Can we construct a parser from a grammar description of the type we’ve just described? Yes. We can even do so in a way which is reasonably efficient. Unfortunately that way is also very complicated to describe. If we’re willing to sacrifice efficiency can we do it in a way which is relatively simple to describe? Yes, but there is one way in which this parser will be unsatisfactory.
Recognisers are easier to construct and understand than parsers so we’ll start with a recogniser.
It’s helpful to think in terms of nondeterministic computation. Normally we expect an algorithm to tell us what to do at each stage. Our grammar rules are like an algorithm in that we proceed by steps from a well defined initial state, one where we have a list consisting of just the start symbol. Each step takes the first symbol from the list and replaces it with one of the tokens corresponding to that symbol or expands it into one of the lists of symbols on the right hand side of a grammar rule for that symbol, depending on whether it’s terminal or nonterminal. If we expanded a terminal to a token we check whether that token matches the next input token. If it does then we remove it and if it doesn’t, either because there are no input tokens left or because the next one is different from the one we chose, then the computation terminates unsuccessfully. If we ever reach a point where there are no symbols left to process we check whether there are any input tokens left. If there are then the computation terminates unsuccessfully. If not then it terminates successfully.
Successful termination in the description above means that the input is recognised as valid, i.e. that it can be generated by the given grammar. Unsuccessful termination doesn’t mean that the input can’t be generated though, merely that it wasn’t generated by the particular choices we made. There might be other choices which would generate it.
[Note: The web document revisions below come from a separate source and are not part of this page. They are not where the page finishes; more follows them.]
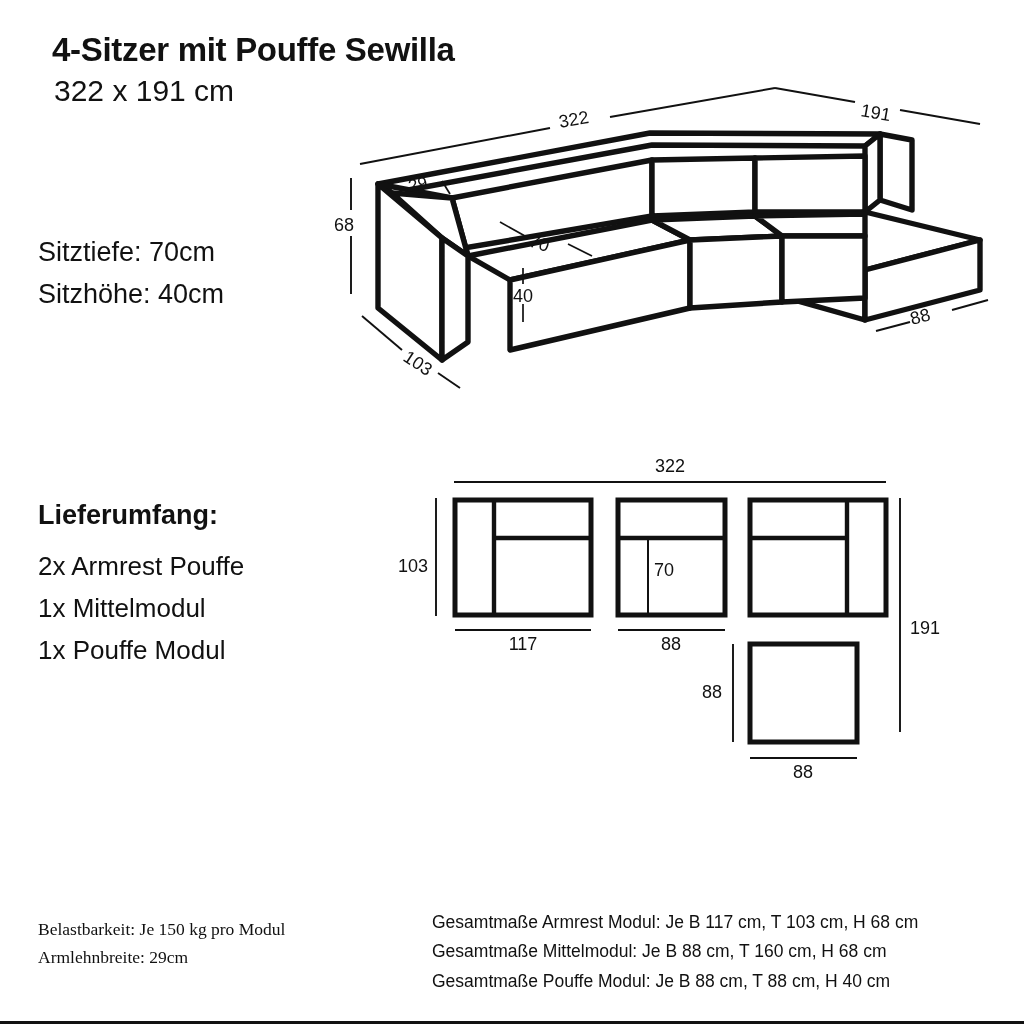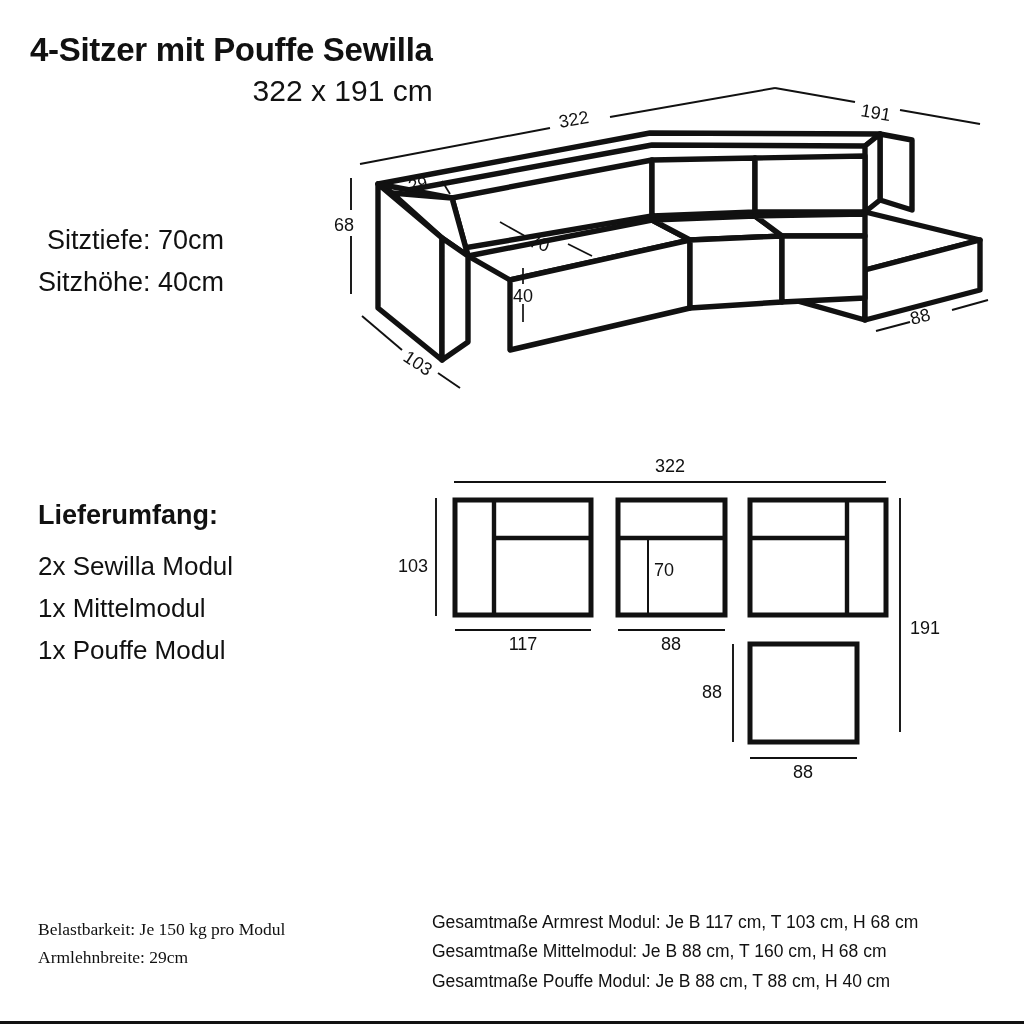"4-Sitzer mit Pouffe Sewilla" #header { left: 30px -> 52px; text-align: right -> none }
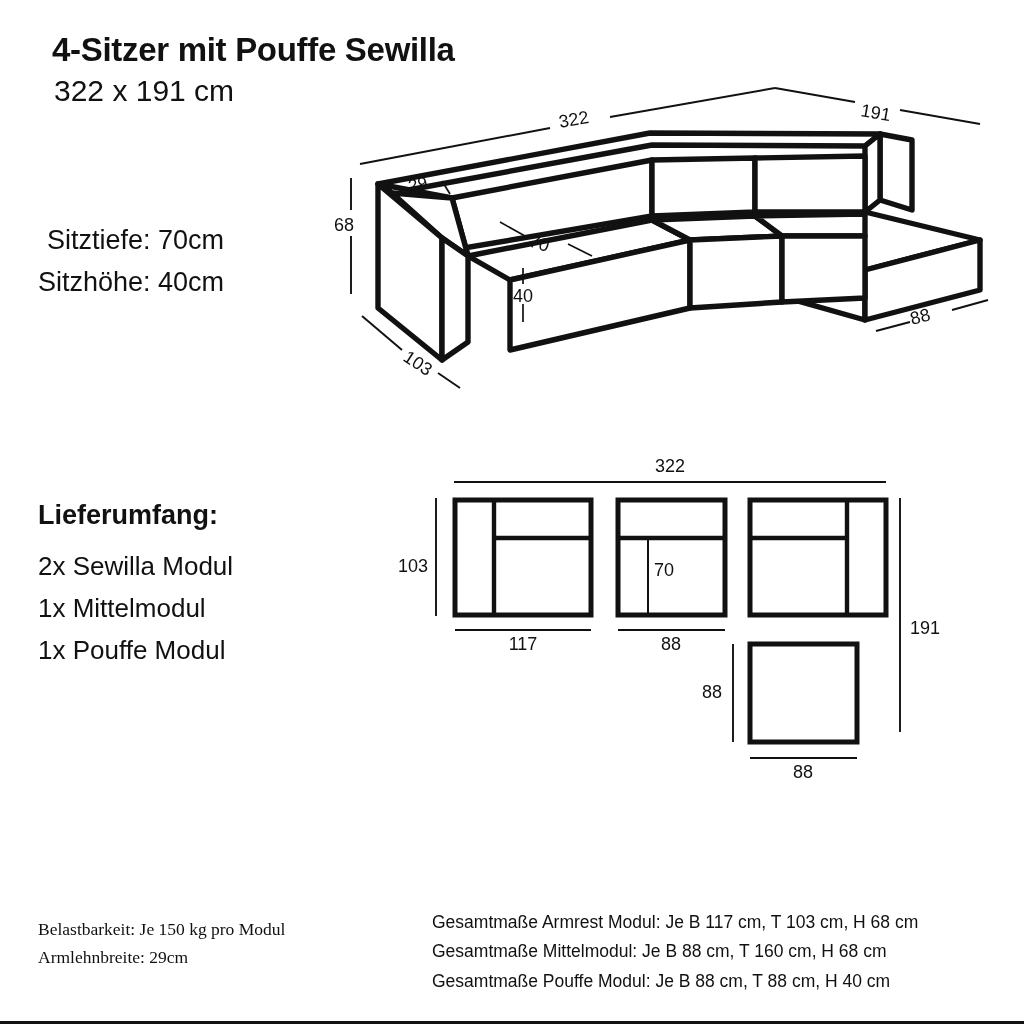"Sitztiefe: 70cm" #seat-specs { text-align: right -> none; top: 220px -> 232px }
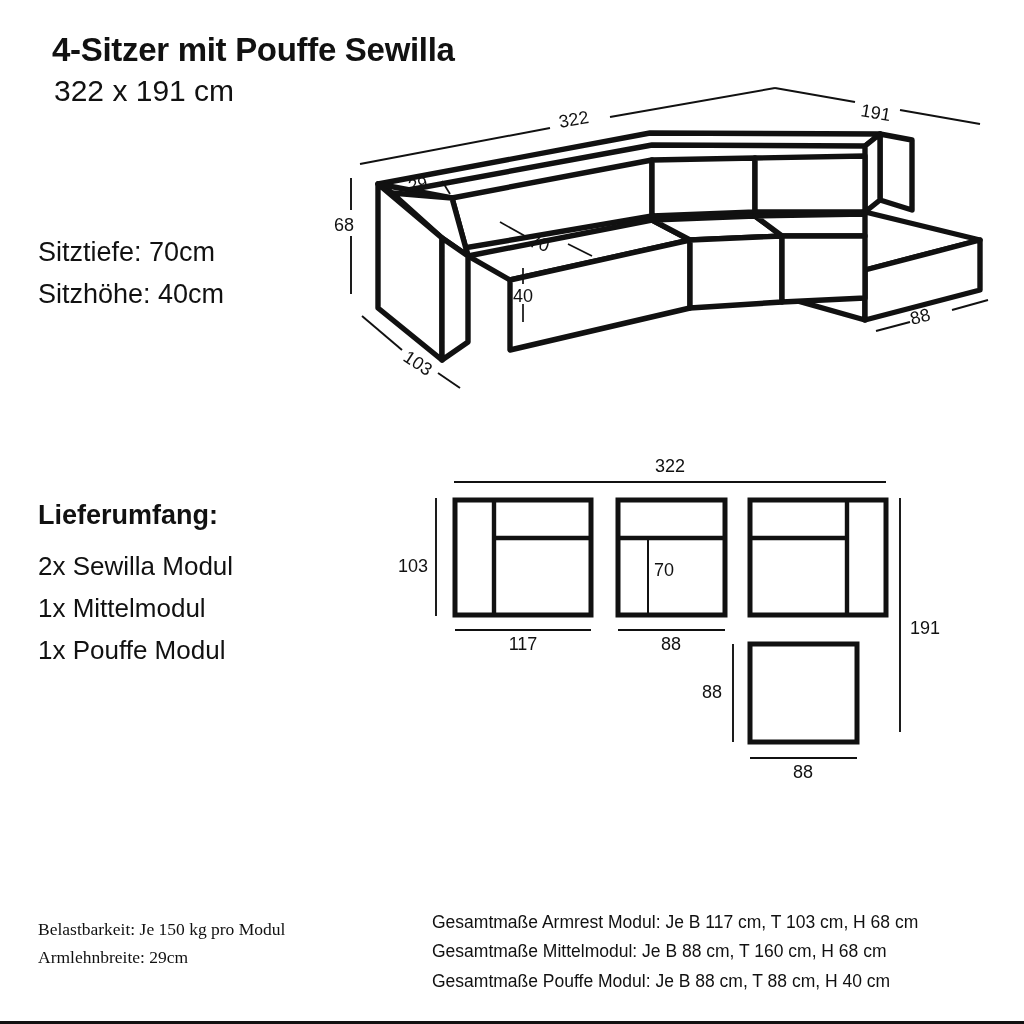"2x Sewilla Modul" div.delivery-item { text: Sewilla Modul -> Armrest Pouffe }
This is a recogniser rather than a parser but it’s not too difficult to convert it into a parser. Each step in the algorithm processes a symbol and we just need to put this symbol in the correct position in the parse tree, which is the root in the case of the start symbol or as the child of whichever symbol we expanded to get it in the case of all the other symbols.
There’s a trick to turn nondeterministic computations into deterministic ones. Instead of making any particular choice at each step we make all of them. More precisely, starting from the initial state we write down all states we can reach in a single step. Then we write down all states which can be reached from one of those states, also recording the path that led us to those states. Then we write down all the ones we could reach in a single step from those, again recording the path that led to each one. Whenever we write down a state we check whether it satisfies the terminating condition. If so then we check whether the computation terminated successfully or unsuccessfully. If it terminated successfully then we’re done. We have the full path which led us to that state. We’re in the same situation we would be in if we had a “lucky guesser”, who made the optimal choice at each stage, except that it will have taken us longer to get there. If we’re in one of the unsuccessful terminating states then we don’t need to, and indeed can’t, continue looking for continuations of that computational path but we can consider continuations from the other states on our list, if there are any. Only if all of our paths reach a dead end does the computation terminate unsuccessful. Typically it doesn’t terminate at all though.
This algorithm can conveniently by represented by a tree, with the initial state at the root and nodes for each possible computational path and arrows from each of those to its one-step continuations, which implies branching at each node where there are multiple choices for the next step. Unless we specify an upper bound on the number of steps this tree could well be infinite. It is for the parsing problem we just considered, which is why I won’t attempt to draw the tree.
Does this work? That depends on whether the available choices at each stage are finite and also what you mean by work. If there are only finitely many choices available in each state and there is a solution, i.e. a computational path which terminates successfully then this method will find it. In fact the method can be modified to cope with an infinite variety of choices, as long as it’s not too infinite. What the method can’t be relied on for is to tell us when there is no solution. It could tell us, if all paths have reached a dead end. It’s certainly possible though that there is no solution but there’s always something else to try so the algorithm will just run forever.
For the parsing problem you should not do this. There are algorithms which are much faster and which are guaranteed to tell you when the problem has no solution, i.e. when the list of tokens which is your input does not belong to the language. You should use one of those instead. They aren’t covered in this module though. Still, the idea of nondeterministic computation is one which we will meet again in this module. It’s not always this useless.